Bitcoin Ransomware Detection Employing Rule-Based Algorithms

Abstract


 Cryptocurrencies have completely altered the digital transaction process all over the globe. Almost a decade after Satoshi Nakamoto generated the first Bitcoin block; many cryptocurrencies have been established. The Ransomware attack is a type of cybercrime and a class of malware that encrypts the files and prevents users from accessing their data or systems and demands payment for decrypting and retrieving access to their files. Ransomware data classification using present data mining and machine learning methods is difficult because predictions aren't always correct. We aim to build two models that effectively address these challenges and can diagnose and classify Ransomware attacks accurately, then compare the performance of the models. In this paper, we investigated the use of Rule-Based algorithms for mining Bitcoin Ransomware Data to classify Ransomware attacks in Bitcoin transactions. Employing Rule-Based techniques in detecting Bitcoin data is beneficial because the algorithms effectively classify non-linear datasets. The analysis was done on a Bitcoin dataset for 61,004 addresses selected from 29 Ransomware families and contained ten descriptive and decision attributes.
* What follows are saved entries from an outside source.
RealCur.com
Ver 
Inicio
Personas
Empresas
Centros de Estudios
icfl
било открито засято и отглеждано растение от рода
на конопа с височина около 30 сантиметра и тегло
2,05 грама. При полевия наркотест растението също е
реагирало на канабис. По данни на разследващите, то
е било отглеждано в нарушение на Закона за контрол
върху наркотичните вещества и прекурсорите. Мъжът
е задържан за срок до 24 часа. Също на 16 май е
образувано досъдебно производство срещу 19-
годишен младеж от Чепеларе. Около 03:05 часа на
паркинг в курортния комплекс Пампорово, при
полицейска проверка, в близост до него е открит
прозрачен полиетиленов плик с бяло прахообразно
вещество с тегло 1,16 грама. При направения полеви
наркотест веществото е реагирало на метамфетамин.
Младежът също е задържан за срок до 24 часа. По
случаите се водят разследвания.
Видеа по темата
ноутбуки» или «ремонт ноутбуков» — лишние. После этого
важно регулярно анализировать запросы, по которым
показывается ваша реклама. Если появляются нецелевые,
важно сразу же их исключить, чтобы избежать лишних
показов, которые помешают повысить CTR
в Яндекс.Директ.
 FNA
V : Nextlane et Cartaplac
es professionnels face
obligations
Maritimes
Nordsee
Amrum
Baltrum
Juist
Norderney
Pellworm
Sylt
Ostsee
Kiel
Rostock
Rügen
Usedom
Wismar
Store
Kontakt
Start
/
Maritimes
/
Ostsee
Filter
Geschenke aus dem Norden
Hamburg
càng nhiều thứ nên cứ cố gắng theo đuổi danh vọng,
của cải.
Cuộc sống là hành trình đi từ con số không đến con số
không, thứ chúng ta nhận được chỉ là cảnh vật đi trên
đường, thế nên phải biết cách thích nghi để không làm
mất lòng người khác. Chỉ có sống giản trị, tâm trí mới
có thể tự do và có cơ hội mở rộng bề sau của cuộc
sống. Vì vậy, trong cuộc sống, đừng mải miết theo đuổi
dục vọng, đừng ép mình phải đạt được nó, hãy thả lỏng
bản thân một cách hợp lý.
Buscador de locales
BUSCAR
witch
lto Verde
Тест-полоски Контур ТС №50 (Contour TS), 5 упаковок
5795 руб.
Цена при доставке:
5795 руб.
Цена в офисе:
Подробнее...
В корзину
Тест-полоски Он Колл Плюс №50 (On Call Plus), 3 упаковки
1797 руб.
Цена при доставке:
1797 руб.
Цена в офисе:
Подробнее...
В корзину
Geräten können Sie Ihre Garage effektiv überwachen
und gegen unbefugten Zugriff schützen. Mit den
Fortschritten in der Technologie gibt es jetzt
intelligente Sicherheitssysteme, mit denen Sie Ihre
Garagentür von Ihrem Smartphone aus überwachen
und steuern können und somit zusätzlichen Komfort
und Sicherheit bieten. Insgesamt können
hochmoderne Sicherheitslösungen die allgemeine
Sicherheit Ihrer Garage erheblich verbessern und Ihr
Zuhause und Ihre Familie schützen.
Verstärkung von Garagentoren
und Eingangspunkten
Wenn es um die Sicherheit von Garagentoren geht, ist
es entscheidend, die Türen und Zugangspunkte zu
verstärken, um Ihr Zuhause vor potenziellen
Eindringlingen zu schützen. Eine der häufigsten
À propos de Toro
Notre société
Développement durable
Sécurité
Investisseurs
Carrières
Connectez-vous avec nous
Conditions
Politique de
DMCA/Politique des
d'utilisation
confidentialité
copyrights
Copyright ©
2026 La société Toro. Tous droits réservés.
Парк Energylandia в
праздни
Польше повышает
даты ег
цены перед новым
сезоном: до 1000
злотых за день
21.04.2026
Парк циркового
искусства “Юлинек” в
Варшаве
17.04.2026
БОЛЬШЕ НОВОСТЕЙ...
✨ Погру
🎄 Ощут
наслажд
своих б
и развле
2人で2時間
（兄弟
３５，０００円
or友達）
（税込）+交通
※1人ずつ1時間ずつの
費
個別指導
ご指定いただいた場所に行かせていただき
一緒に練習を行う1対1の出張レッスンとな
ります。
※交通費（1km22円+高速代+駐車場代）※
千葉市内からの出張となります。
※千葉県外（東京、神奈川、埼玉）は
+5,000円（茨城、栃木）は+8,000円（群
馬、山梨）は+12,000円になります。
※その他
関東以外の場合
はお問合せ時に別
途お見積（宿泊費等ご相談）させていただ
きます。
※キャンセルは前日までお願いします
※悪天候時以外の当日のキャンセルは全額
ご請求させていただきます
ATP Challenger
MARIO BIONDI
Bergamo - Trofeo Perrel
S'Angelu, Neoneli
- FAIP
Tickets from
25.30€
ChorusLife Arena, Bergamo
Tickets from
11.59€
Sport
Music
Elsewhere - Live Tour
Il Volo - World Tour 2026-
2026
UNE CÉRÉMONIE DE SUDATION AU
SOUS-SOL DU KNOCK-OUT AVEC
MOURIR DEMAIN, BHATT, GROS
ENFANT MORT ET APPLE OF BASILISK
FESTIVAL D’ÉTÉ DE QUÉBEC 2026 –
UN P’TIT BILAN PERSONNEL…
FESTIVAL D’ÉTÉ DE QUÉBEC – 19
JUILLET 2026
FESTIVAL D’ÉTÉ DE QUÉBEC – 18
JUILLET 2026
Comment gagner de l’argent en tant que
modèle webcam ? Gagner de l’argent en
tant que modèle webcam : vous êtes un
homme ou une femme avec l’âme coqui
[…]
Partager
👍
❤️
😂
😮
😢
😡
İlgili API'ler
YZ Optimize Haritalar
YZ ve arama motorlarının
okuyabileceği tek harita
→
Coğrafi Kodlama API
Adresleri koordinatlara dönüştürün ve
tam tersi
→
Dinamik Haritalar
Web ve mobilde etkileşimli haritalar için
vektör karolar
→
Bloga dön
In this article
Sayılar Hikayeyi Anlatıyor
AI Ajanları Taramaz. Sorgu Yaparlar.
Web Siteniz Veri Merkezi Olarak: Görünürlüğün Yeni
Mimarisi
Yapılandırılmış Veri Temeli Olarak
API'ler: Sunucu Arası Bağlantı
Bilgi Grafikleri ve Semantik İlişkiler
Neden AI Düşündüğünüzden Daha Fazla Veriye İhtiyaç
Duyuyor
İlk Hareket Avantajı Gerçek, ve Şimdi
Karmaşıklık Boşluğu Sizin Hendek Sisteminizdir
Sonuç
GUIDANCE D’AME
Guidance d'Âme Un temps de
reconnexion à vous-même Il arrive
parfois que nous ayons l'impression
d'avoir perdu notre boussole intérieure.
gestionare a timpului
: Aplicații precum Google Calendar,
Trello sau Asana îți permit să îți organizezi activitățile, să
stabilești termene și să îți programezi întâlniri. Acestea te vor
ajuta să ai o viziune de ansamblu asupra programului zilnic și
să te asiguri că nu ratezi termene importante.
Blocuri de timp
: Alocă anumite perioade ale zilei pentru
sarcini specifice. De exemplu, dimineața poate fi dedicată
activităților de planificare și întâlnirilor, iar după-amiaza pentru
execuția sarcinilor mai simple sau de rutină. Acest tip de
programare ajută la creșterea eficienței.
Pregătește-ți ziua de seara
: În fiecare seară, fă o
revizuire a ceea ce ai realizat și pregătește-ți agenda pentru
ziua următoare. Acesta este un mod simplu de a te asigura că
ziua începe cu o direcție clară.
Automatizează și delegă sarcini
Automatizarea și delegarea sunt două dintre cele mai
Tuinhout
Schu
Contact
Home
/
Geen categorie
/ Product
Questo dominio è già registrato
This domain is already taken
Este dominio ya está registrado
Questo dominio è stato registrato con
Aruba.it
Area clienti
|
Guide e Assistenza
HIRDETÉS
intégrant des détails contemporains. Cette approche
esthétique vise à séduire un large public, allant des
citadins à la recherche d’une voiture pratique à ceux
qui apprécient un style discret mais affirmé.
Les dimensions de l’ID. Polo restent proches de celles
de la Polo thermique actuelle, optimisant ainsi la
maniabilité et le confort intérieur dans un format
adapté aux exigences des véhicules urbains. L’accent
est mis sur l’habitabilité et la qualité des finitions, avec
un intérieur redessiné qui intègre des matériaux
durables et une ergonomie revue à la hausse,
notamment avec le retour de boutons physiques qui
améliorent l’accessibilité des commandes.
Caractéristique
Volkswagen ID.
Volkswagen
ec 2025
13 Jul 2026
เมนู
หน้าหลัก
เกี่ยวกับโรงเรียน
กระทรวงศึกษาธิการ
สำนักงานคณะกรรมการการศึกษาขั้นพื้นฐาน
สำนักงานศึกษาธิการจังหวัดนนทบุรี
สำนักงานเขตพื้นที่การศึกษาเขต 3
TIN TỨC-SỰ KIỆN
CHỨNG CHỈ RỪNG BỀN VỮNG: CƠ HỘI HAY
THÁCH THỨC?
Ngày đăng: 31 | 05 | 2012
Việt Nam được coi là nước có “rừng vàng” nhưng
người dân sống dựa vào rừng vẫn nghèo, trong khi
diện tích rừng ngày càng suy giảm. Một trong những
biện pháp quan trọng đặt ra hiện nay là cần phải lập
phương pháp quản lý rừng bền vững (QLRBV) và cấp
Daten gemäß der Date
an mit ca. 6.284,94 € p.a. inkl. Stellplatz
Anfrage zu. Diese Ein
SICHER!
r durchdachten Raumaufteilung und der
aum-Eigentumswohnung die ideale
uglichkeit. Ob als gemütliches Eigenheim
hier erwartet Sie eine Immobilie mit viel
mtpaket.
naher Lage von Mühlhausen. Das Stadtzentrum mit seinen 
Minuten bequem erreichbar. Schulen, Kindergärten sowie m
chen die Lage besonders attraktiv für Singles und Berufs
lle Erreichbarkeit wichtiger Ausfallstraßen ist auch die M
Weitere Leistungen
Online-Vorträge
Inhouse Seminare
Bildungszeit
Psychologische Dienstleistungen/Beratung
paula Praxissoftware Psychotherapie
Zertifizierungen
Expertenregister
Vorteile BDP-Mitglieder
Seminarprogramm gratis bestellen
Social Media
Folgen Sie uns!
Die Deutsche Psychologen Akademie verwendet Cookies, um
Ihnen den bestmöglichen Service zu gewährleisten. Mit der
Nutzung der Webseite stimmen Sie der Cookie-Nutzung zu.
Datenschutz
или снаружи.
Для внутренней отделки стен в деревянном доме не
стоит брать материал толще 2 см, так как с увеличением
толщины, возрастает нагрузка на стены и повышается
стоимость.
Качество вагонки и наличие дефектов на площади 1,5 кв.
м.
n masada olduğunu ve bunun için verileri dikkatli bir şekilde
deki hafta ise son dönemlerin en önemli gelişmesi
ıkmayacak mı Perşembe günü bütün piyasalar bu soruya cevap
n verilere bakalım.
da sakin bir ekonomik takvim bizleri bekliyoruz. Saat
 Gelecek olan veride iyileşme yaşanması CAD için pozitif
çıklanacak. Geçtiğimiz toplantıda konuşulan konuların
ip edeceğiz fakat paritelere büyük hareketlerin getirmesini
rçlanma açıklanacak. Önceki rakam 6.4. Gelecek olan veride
Both Rule-Based algorithms were illustrated and compared on the dataset employing 10-fold cross-validation. Experimental results show that classification under partial decision tree (PART) algorithm performed better in different metrics than the Decision Table algorithm. It provides an accuracy of 96.01%, a recall of 96%, a precision of 95.9%, and an F-Measure of 95.6%. Experimental results propose that it is beneficial to further investigate the application of PART to predictive modelling tasks in Ransomware studies.